## Work instruction 1
Answer these questions from the blog posts.
(a) Who chose Gazpacho for the Barefoot Bloggers challenge?
(b) In which issue of Country Living magazine did the Potato Chip Nation spread appear?
(c) How long has Better Made been a Detroit business?
## Work instruction 2
From the blog posts, list every Better Made product or flavor that is named.
## Work instruction 3
Continue the blog posts, writing on from the last sentence of the one about Better Made potato chips.

━━━━━ Passage provided

Thursday, June 25, 2009
This week for our Barefoot Bloggers challenge, Gazpacho was the choice made by Meryl of My Bit of Earth. I was really excited about this one because I have always loved Gazpacho, and because it was too stinking hot to be doing much more than chopping! I really liked how it turned out...the texture, the depth of flavors, the sour cream I added to top it off. Matt on the other hand could not get on board with this one. It is rare that he doesn't like something, but the cucumbers were too much for him to stomach. I would make this again, but in retrospect I would halve the batch because it really does make a large portion.
Sunday, June 21, 2009
Today I want to give some props to the Motor City for churning out some really tasty potato chips. I was thumbing through my July issue of Country Living magazine when the spread Potato Chip Nation caught my eye. The magazine chose 31 favorites, and Better Made Special Potato Chips made the cut. We try to do our part by purchasing locally grown and produced products, so naturally I was happy that my snack habit is supporting Michigan's economy. Better Made has been a Detroit business for over 70 years. They source the majority of their potatoes from Michigan and really have an outstanding chip at a very reasonable price. I can't get enough of the Salt and Vinegar, but the Sour Cream & Onion comes in a close second. Better Made doesn't stop at chips, however, as they stock everything from pretzels to beef jerky. So, if you live in Michigan do your part and buy some Better Made Potato Chips for your next backyard BBQ, and if you don't, check out the article in Country Living and buy local!

━━━━━━━━━━
━━━━━ Data extract

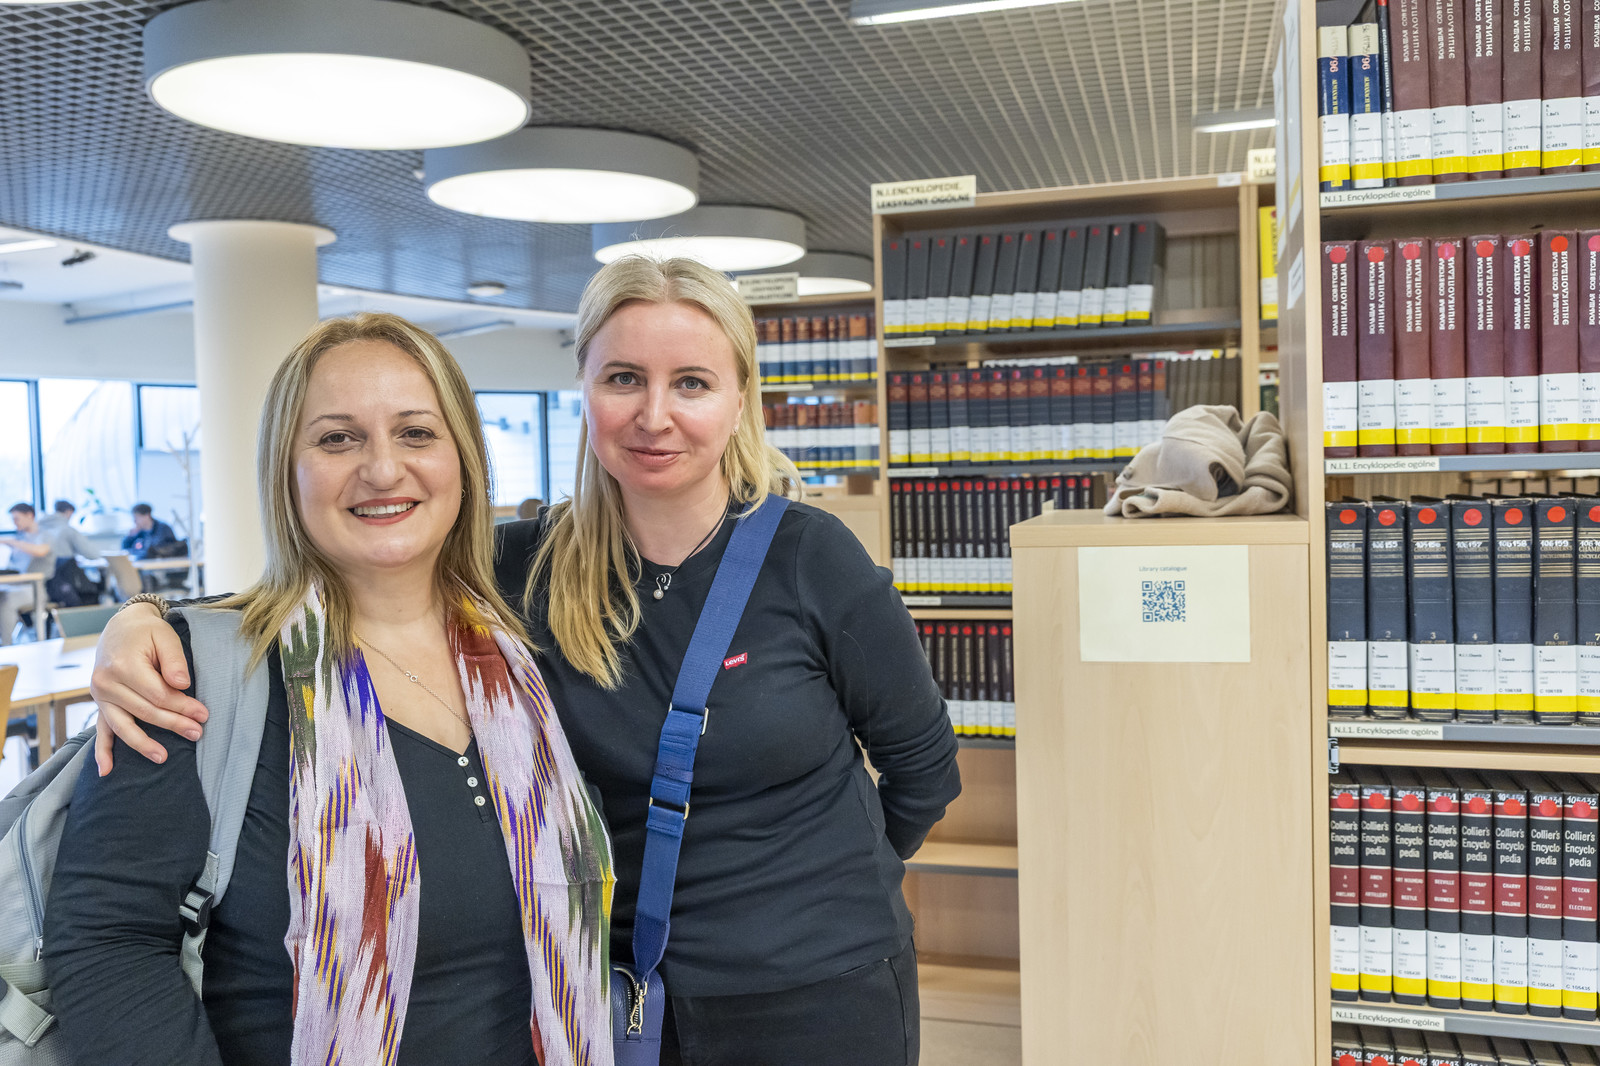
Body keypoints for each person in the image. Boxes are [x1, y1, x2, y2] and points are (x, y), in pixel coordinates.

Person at [92, 257, 960, 1066]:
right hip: (619, 990)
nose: (655, 414)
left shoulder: (813, 560)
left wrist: (822, 884)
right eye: (624, 379)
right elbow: (351, 571)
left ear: (739, 400)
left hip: (818, 985)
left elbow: (922, 769)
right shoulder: (519, 569)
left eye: (692, 382)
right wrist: (142, 620)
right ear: (585, 388)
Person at [47, 313, 614, 1066]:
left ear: (465, 458)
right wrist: (145, 615)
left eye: (416, 433)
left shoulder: (529, 649)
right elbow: (106, 945)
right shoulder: (192, 676)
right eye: (338, 439)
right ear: (286, 469)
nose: (382, 469)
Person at [0, 502, 57, 643]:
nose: (15, 523)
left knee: (5, 600)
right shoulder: (21, 537)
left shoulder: (44, 535)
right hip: (16, 585)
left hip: (36, 588)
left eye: (17, 519)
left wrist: (12, 542)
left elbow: (40, 551)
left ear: (30, 515)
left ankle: (6, 645)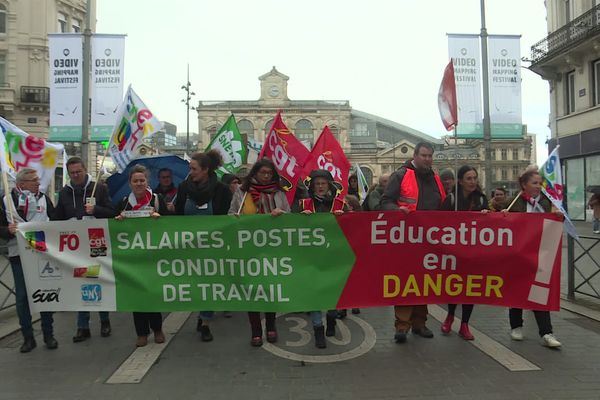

━━━━━━━━━━

## Output 1
(a) Meryl of My Bit of Earth
(b) The July issue
(c) Over 70 years

## Output 2
Better Made Special Potato Chips, Salt and Vinegar, Sour Cream & Onion, pretzels, beef jerky

## Output 3
Saturday, June 20, 2009
Now that we are finally having consistently warmer days, we are starting to see local vegetables making an appearance at our farmer's market. Today we hit the jackpot with tomatoes, red pepper, and pickling cucumbers. Since it was sweltering today, I thought it was the perfect time to use those vegetables for my version of The Pioneer Woman's Veggie and Cheese Bagel.
adapted from The Pioneer Woman
*please note that I am not listing amounts, just the ingredients we used to assemble the bagels
Thomas' Everything Bagels
mesclun mix (from the raised garden bed of your's truly♥)
Philidelphia Garden Vegetable Cream Cheese Spread
Of course Matt had to add ham and salami to his "veggie" sandwich, but I went for straight up vegetables. Suspiciously, Matt brought home the Thomas' bagels without being asked to, so it makes me wonder if he has been spending sleepless nights scouring The Pioneer Woman's site. You be the judge. Also, if you haven't tried Garden Vegetable cream cheese, you're really missing out. It is perfect on bagels, crackers, and even as a dip for vegetables.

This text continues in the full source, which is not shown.